*** Information shown

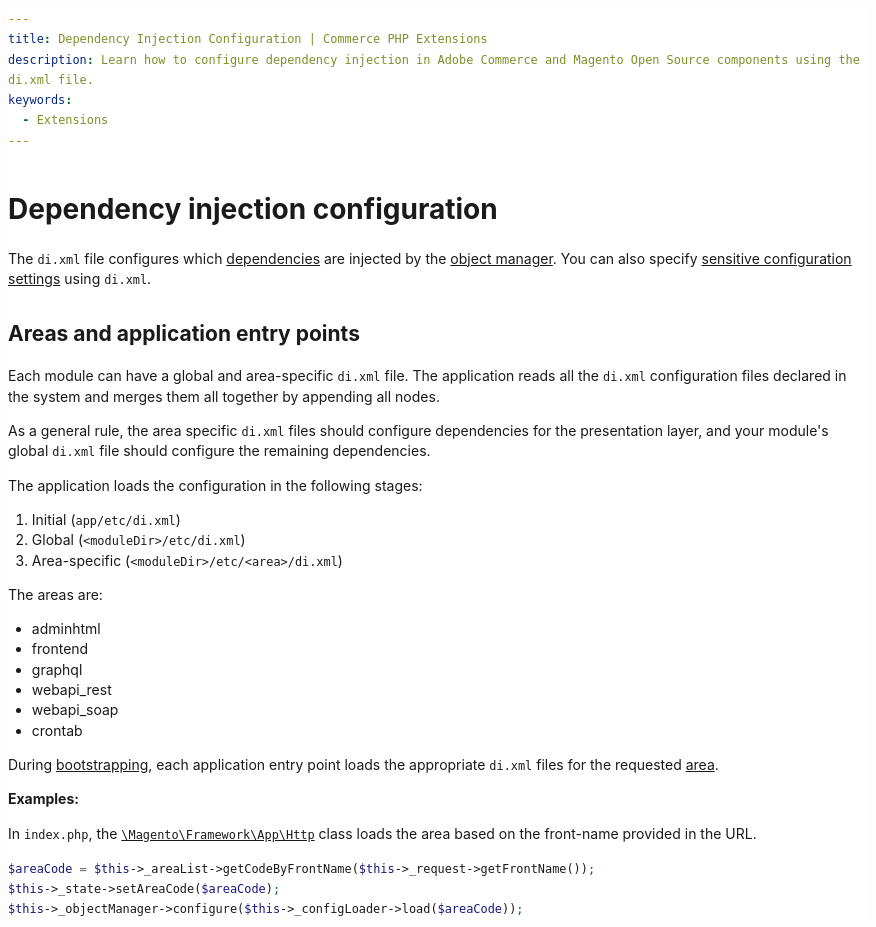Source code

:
 ```yaml
---
title: Dependency Injection Configuration | Commerce PHP Extensions
description: Learn how to configure dependency injection in Adobe Commerce and Magento Open Source components using the di.xml file.
keywords:
  - Extensions
---
```


# Dependency injection configuration

The `di.xml` file configures which [dependencies](../components/dependency-injection.md) are injected by the [object manager](../components/object-manager/index.md). You can also specify [sensitive configuration settings](#sensitive-and-system-specific-configuration-settings) using `di.xml`.

## Areas and application entry points

Each module can have a global and area-specific `di.xml` file.
The application reads all the `di.xml` configuration files declared in the system and merges them all together by appending all nodes.

As a general rule, the area specific `di.xml` files should configure dependencies for the presentation layer, and your module's global `di.xml` file should configure the remaining dependencies.

The application loads the configuration in the following stages:

1. Initial (`app/etc/di.xml`)
1. Global (`<moduleDir>/etc/di.xml`)
1. Area-specific (`<moduleDir>/etc/<area>/di.xml`)

The areas are:

*  adminhtml
*  frontend
*  graphql
*  webapi_rest
*  webapi_soap
*  crontab

During [bootstrapping](https://experienceleague.adobe.com/docs/commerce-operations/configuration-guide/setup/initialization.html), each application entry point loads the appropriate `di.xml` files for the requested [area](/architecture/modules/areas/).

**Examples:**

In `index.php`, the [`\Magento\Framework\App\Http`](https://github.com/magento/magento2/blob/2.4/lib/internal/Magento/Framework/App/Http.php) class loads the area based on the front-name provided in the URL.

```php
$areaCode = $this->_areaList->getCodeByFrontName($this->_request->getFrontName());
$this->_state->setAreaCode($areaCode);
$this->_objectManager->configure($this->_configLoader->load($areaCode));
```
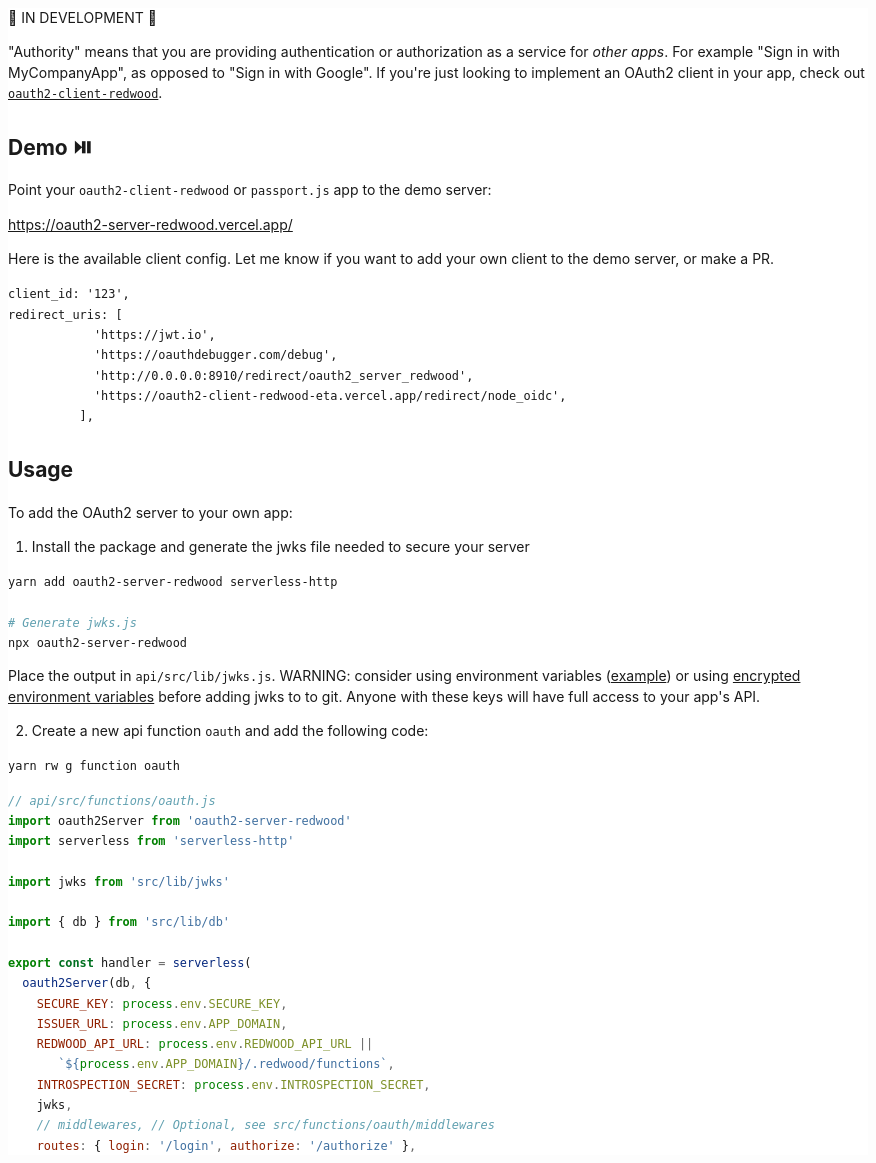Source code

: 🚧 IN DEVELOPMENT 🚧

"Authority" means that you are providing authentication or authorization as a service for _other apps_. For example "Sign in with MyCompanyApp", as opposed to "Sign in with Google". If you're just looking to implement an OAuth2 client in your app, check out [`oauth2-client-redwood`][oauth2-client-redwood].

## Demo ⏯️

Point your `oauth2-client-redwood` or `passport.js` app to the demo server:

https://oauth2-server-redwood.vercel.app/

Here is the available client config. Let me know if you want to add your own client to the demo server, or make a PR.

```
client_id: '123',
redirect_uris: [
            'https://jwt.io',
            'https://oauthdebugger.com/debug',
            'http://0.0.0.0:8910/redirect/oauth2_server_redwood',
            'https://oauth2-client-redwood-eta.vercel.app/redirect/node_oidc',
          ],
```

## Usage

To add the OAuth2 server to your own app:

1. Install the package and generate the jwks file needed to secure your server

```bash
yarn add oauth2-server-redwood serverless-http

# Generate jwks.js
npx oauth2-server-redwood
```

Place the output in `api/src/lib/jwks.js`. WARNING: consider using environment variables ([example](https://github.com/kwajiehao/node-oidc-provider-sample/blob/main/src/config.ts)) or using [encrypted environment variables](https://community.redwoodjs.com/t/encrypted-environment-variables/2691) before adding jwks to to git. Anyone with these keys will have full access to your app's API.

2. Create a new api function `oauth` and add the following code:

```bash
yarn rw g function oauth
```

```js
// api/src/functions/oauth.js
import oauth2Server from 'oauth2-server-redwood'
import serverless from 'serverless-http'

import jwks from 'src/lib/jwks'

import { db } from 'src/lib/db'

export const handler = serverless(
  oauth2Server(db, {
    SECURE_KEY: process.env.SECURE_KEY,
    ISSUER_URL: process.env.APP_DOMAIN,
    REDWOOD_API_URL: process.env.REDWOOD_API_URL ||
       `${process.env.APP_DOMAIN}/.redwood/functions`,
    INTROSPECTION_SECRET: process.env.INTROSPECTION_SECRET,
    jwks,
    // middlewares, // Optional, see src/functions/oauth/middlewares
    routes: { login: '/login', authorize: '/authorize' },
```

[sponsor-keyp]: https://UseKeyp.com
[oauth2-client-redwood]: https://github.com/UseKeyp/oauth2-client-redwood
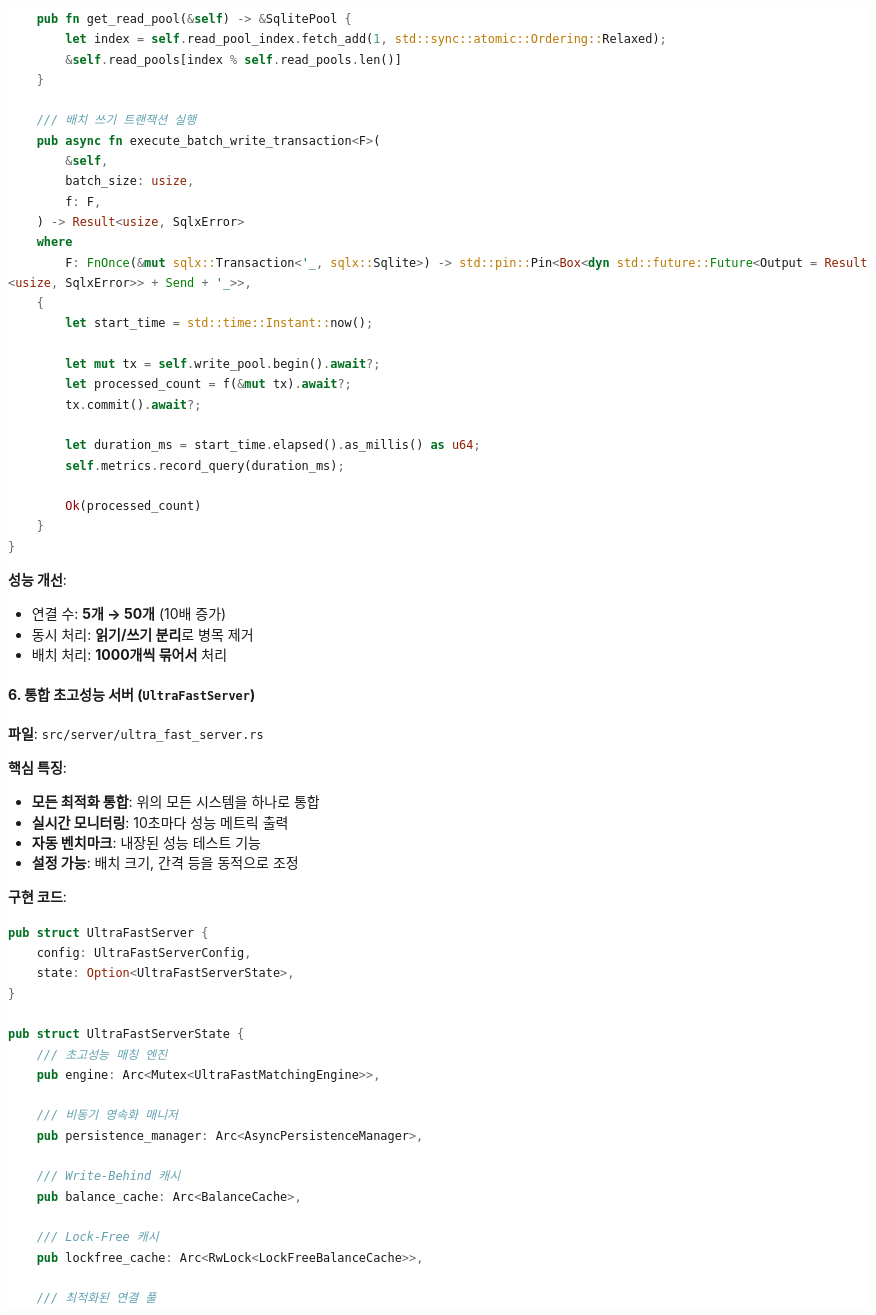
 ```rust
    pub fn get_read_pool(&self) -> &SqlitePool {
        let index = self.read_pool_index.fetch_add(1, std::sync::atomic::Ordering::Relaxed);
        &self.read_pools[index % self.read_pools.len()]
    }
    
    /// 배치 쓰기 트랜잭션 실행
    pub async fn execute_batch_write_transaction<F>(
        &self,
        batch_size: usize,
        f: F,
    ) -> Result<usize, SqlxError>
    where
        F: FnOnce(&mut sqlx::Transaction<'_, sqlx::Sqlite>) -> std::pin::Pin<Box<dyn std::future::Future<Output = Result<usize, SqlxError>> + Send + '_>>,
    {
        let start_time = std::time::Instant::now();
        
        let mut tx = self.write_pool.begin().await?;
        let processed_count = f(&mut tx).await?;
        tx.commit().await?;
        
        let duration_ms = start_time.elapsed().as_millis() as u64;
        self.metrics.record_query(duration_ms);
        
        Ok(processed_count)
    }
}
```

**성능 개선**:
- 연결 수: **5개 → 50개** (10배 증가)
- 동시 처리: **읽기/쓰기 분리**로 병목 제거
- 배치 처리: **1000개씩 묶어서** 처리

#### 6. 통합 초고성능 서버 (`UltraFastServer`)

**파일**: `src/server/ultra_fast_server.rs`

**핵심 특징**:
- **모든 최적화 통합**: 위의 모든 시스템을 하나로 통합
- **실시간 모니터링**: 10초마다 성능 메트릭 출력
- **자동 벤치마크**: 내장된 성능 테스트 기능
- **설정 가능**: 배치 크기, 간격 등을 동적으로 조정

**구현 코드**:
```rust
pub struct UltraFastServer {
    config: UltraFastServerConfig,
    state: Option<UltraFastServerState>,
}

pub struct UltraFastServerState {
    /// 초고성능 매칭 엔진
    pub engine: Arc<Mutex<UltraFastMatchingEngine>>,
    
    /// 비동기 영속화 매니저
    pub persistence_manager: Arc<AsyncPersistenceManager>,
    
    /// Write-Behind 캐시
    pub balance_cache: Arc<BalanceCache>,
    
    /// Lock-Free 캐시
    pub lockfree_cache: Arc<RwLock<LockFreeBalanceCache>>,
    
    /// 최적화된 연결 풀
```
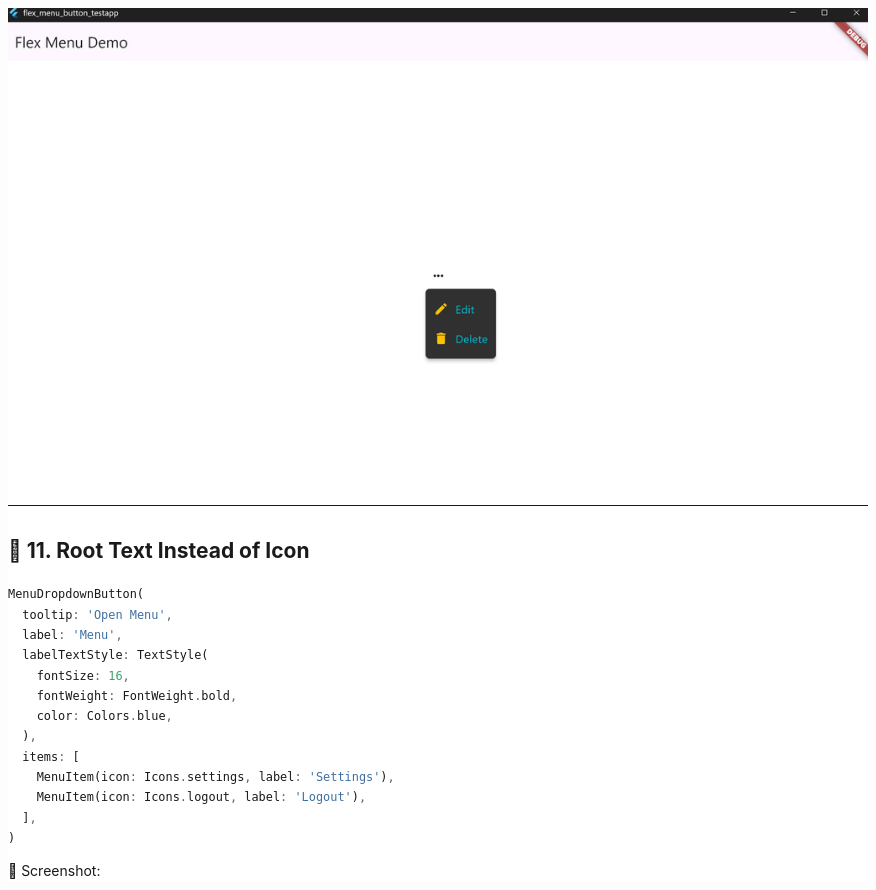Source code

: ![Label and Icon Colors for Items](assets/screenshots/label_icon_colors.png)

---
## 🔘 11. Root Text Instead of Icon

```dart
MenuDropdownButton(
  tooltip: 'Open Menu',
  label: 'Menu',
  labelTextStyle: TextStyle(
    fontSize: 16,
    fontWeight: FontWeight.bold,
    color: Colors.blue,
  ),
  items: [
    MenuItem(icon: Icons.settings, label: 'Settings'),
    MenuItem(icon: Icons.logout, label: 'Logout'),
  ],
)
```

📸 Screenshot:
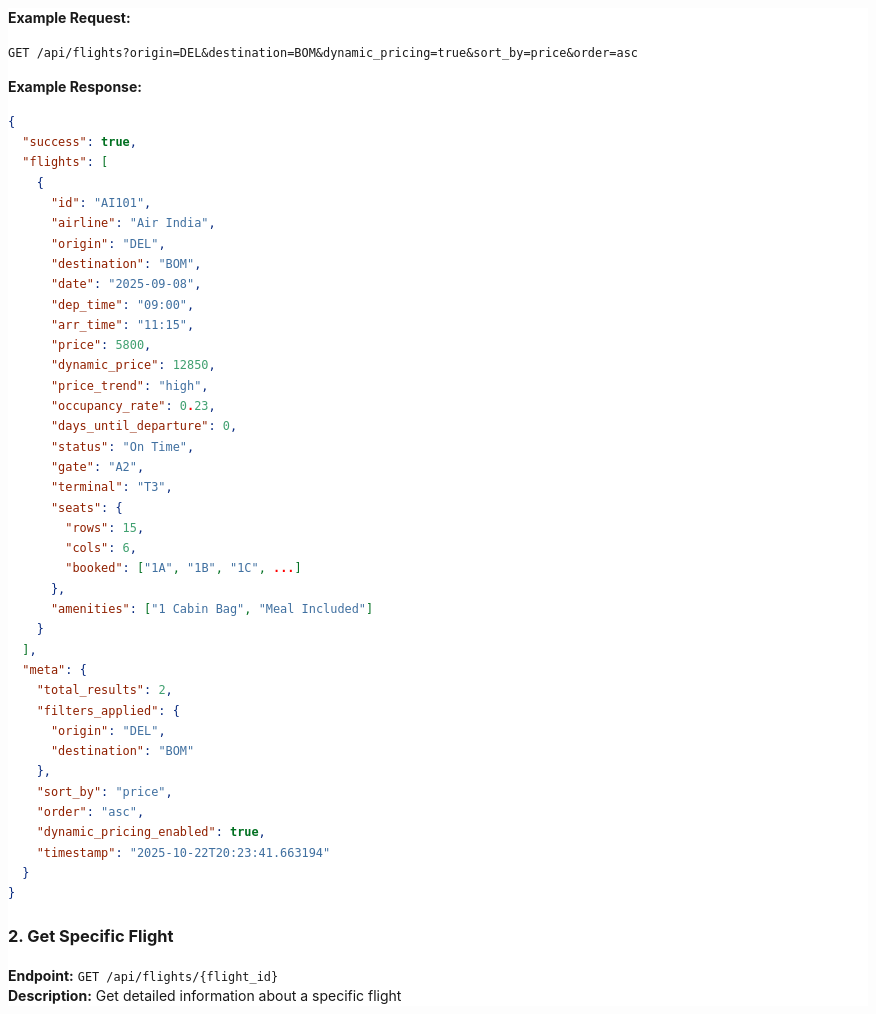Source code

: **Example Request:**
```
GET /api/flights?origin=DEL&destination=BOM&dynamic_pricing=true&sort_by=price&order=asc
```

**Example Response:**
```json
{
  "success": true,
  "flights": [
    {
      "id": "AI101",
      "airline": "Air India",
      "origin": "DEL",
      "destination": "BOM",
      "date": "2025-09-08",
      "dep_time": "09:00",
      "arr_time": "11:15",
      "price": 5800,
      "dynamic_price": 12850,
      "price_trend": "high",
      "occupancy_rate": 0.23,
      "days_until_departure": 0,
      "status": "On Time",
      "gate": "A2",
      "terminal": "T3",
      "seats": {
        "rows": 15,
        "cols": 6,
        "booked": ["1A", "1B", "1C", ...]
      },
      "amenities": ["1 Cabin Bag", "Meal Included"]
    }
  ],
  "meta": {
    "total_results": 2,
    "filters_applied": {
      "origin": "DEL",
      "destination": "BOM"
    },
    "sort_by": "price",
    "order": "asc",
    "dynamic_pricing_enabled": true,
    "timestamp": "2025-10-22T20:23:41.663194"
  }
}
```

### 2. Get Specific Flight
**Endpoint:** `GET /api/flights/{flight_id}`  
**Description:** Get detailed information about a specific flight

******

■ **What is being asked**: Wherever a line in the data above holds the word "yarn", copy that line.

■ **Solution to the exercise**:
yarn add oauth2-server-redwood serverless-http
yarn rw g function oauth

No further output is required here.